Já haviam os helvecios transposto as gargantas e fronteiras[29] dos sequanos, e chegados às dos heduos devastavam-lhes os campos. Não podendo defender-se a si e seus haveres, mandam os heduos embaixadores a César implorar-lhe auxílio nestes termos: "Que eles sempre tinham servido ao povo romano de maneira que, sendo quase expectador o nosso exército, não deviam ser seus campos talados, seus filhos cativados, suas cidades conquistadas." Ao mesmo tempo os heduos ambarros, amigos e consangüíneos dos heduos, fazem a César sabedor que eles, despovoada a campanha, dificilmente repeliriam das cidades a força dos inimigos. Da mesma forma os alobroges, que tinham aldeias e possessões além do Rodano, fugindo buscam amparo em César, demonstrando que, além do solo do terreno, nada mais lhes resta. Comovido com tais estragos, não espera César que, consumidas todas as fortunas dos aliados, penetrem os helvecios até os santones.

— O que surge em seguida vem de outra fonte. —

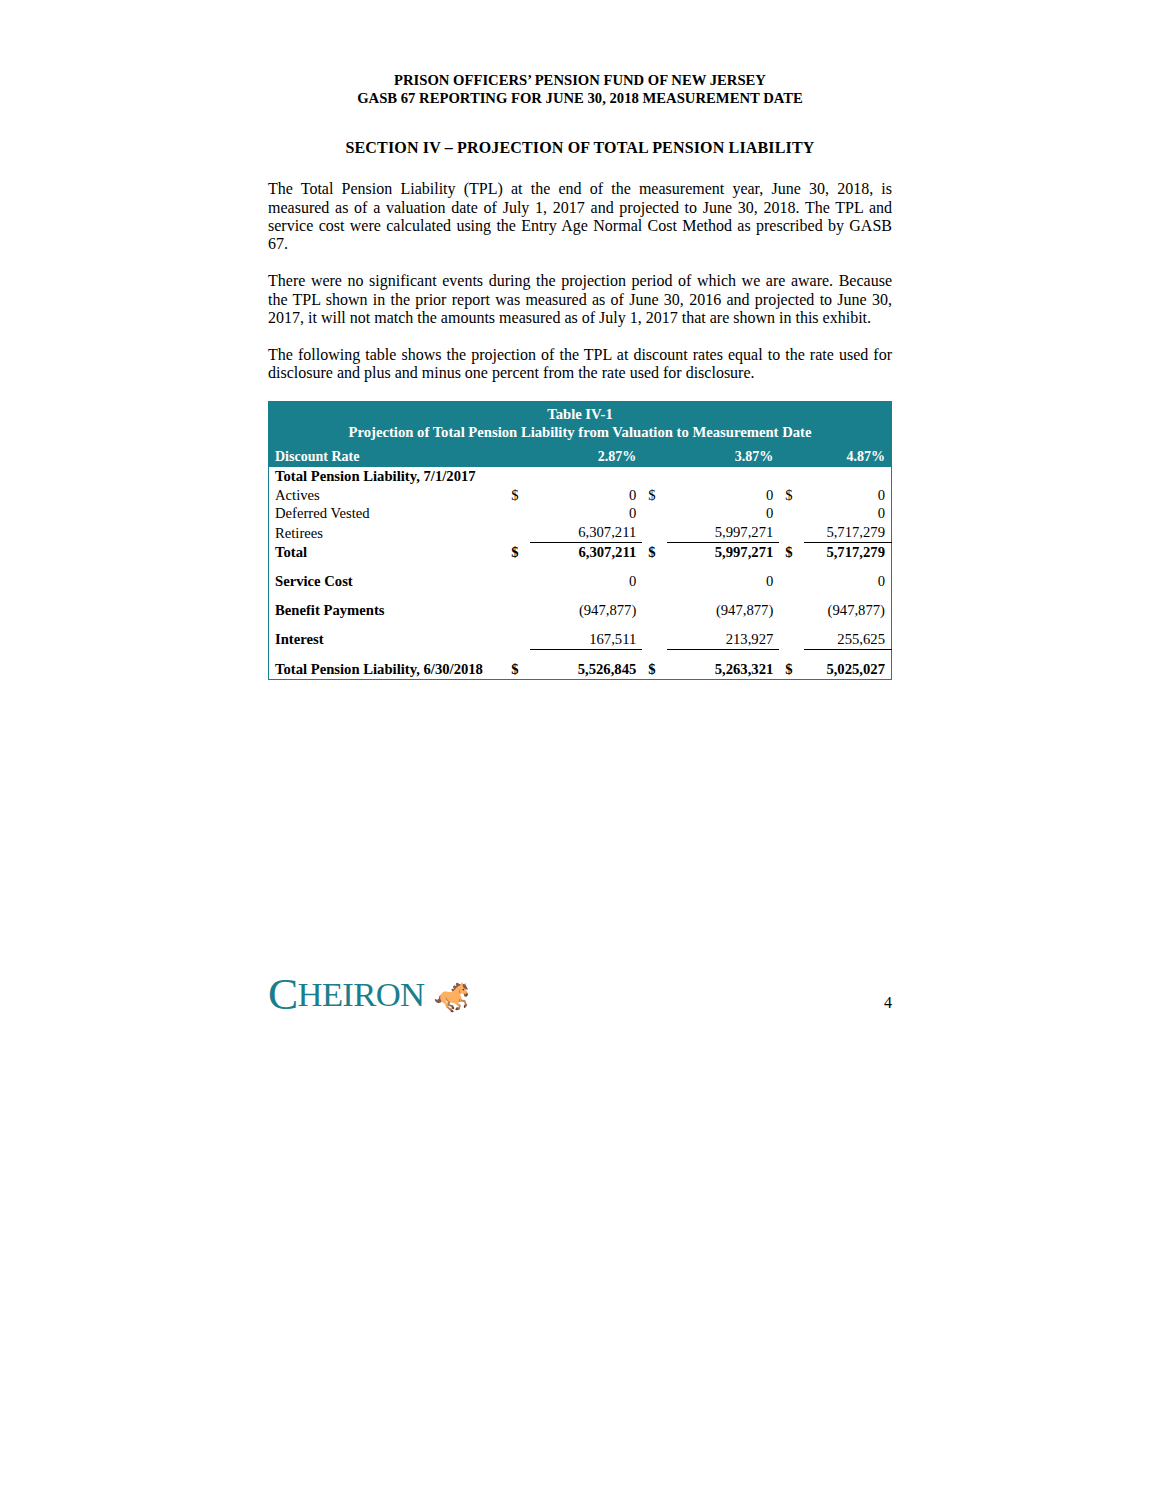PRISON OFFICERS’ PENSION FUND OF NEW JERSEY
GASB 67 REPORTING FOR JUNE 30, 2018 MEASUREMENT DATE
SECTION IV – PROJECTION OF TOTAL PENSION LIABILITY
The Total Pension Liability (TPL) at the end of the measurement year, June 30, 2018, is measured as of a valuation date of July 1, 2017 and projected to June 30, 2018. The TPL and service cost were calculated using the Entry Age Normal Cost Method as prescribed by GASB 67.
There were no significant events during the projection period of which we are aware. Because the TPL shown in the prior report was measured as of June 30, 2016 and projected to June 30, 2017, it will not match the amounts measured as of July 1, 2017 that are shown in this exhibit.
The following table shows the projection of the TPL at discount rates equal to the rate used for disclosure and plus and minus one percent from the rate used for disclosure.
Table IV-1 Projection of Total Pension Liability from Valuation to Measurement Date
| Discount Rate | 2.87% | 3.87% | 4.87% |
| --- | --- | --- | --- |
| Total Pension Liability, 7/1/2017 | | | | | | |
| Actives | $ | 0 | $ | 0 | $ | 0 |
| Deferred Vested | | 0 | | 0 | | 0 |
| Retirees | | 6,307,211 | | 5,997,271 | | 5,717,279 |
| Total | $ | 6,307,211 | $ | 5,997,271 | $ | 5,717,279 |
| Service Cost | | 0 | | 0 | | 0 |
| Benefit Payments | | (947,877) | | (947,877) | | (947,877) |
| Interest | | 167,511 | | 213,927 | | 255,625 |
| Total Pension Liability, 6/30/2018 | $ | 5,526,845 | $ | 5,263,321 | $ | 5,025,027 |
CHEIRON 🐎
4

É o Arar[30] um rio, que pelas fronteiras dos heduos e sequanos se dirige o Rodano com placidez tal, que não se pode distinguir com a vista para qual das duas partes corre: passavam-no os helvecios em jangadas e pontes de barcas. Sabedor pelos exploradores de terem eles já passado três partes das tropas além deste rio, e testar quase a quarta aquém deles, César, partindo dos arraiais na terceira vela da noite com três legiões, alcança aos que ainda não haviam transposto o rio; e atacando-os de improviso, quando embaraçados e desprevenidos, faz neles grande mortandade, fugindo e acolhendo-se o restante aos vizinhos bosques. Chamava-se Tigurino[31] este cantão, sendo que toda a cidade Helvecia em quatro cantões se acha dividida. Este mesmo, o único que saira da pátria em tempo de nossos país, havia morto o cônsul Lucio Cassio, e feito passar por baixo de jugo o seu exército. Assim ou fosse caso, ou providência dos deuses imortais, a parte da cidade Helvecia que ocasionou insígne calamidade ao povo romano, foi também a primeira a sofrer o castigo. Nisto não só vingou César a pública ofensa, mas ainda a particular, porque na mesma batalha em que mataram a Cassio, haviam também os tigurinos morto ao seu lugar tenente Lucio Pisão, avô de Lucio Pisão, sogro dele, César.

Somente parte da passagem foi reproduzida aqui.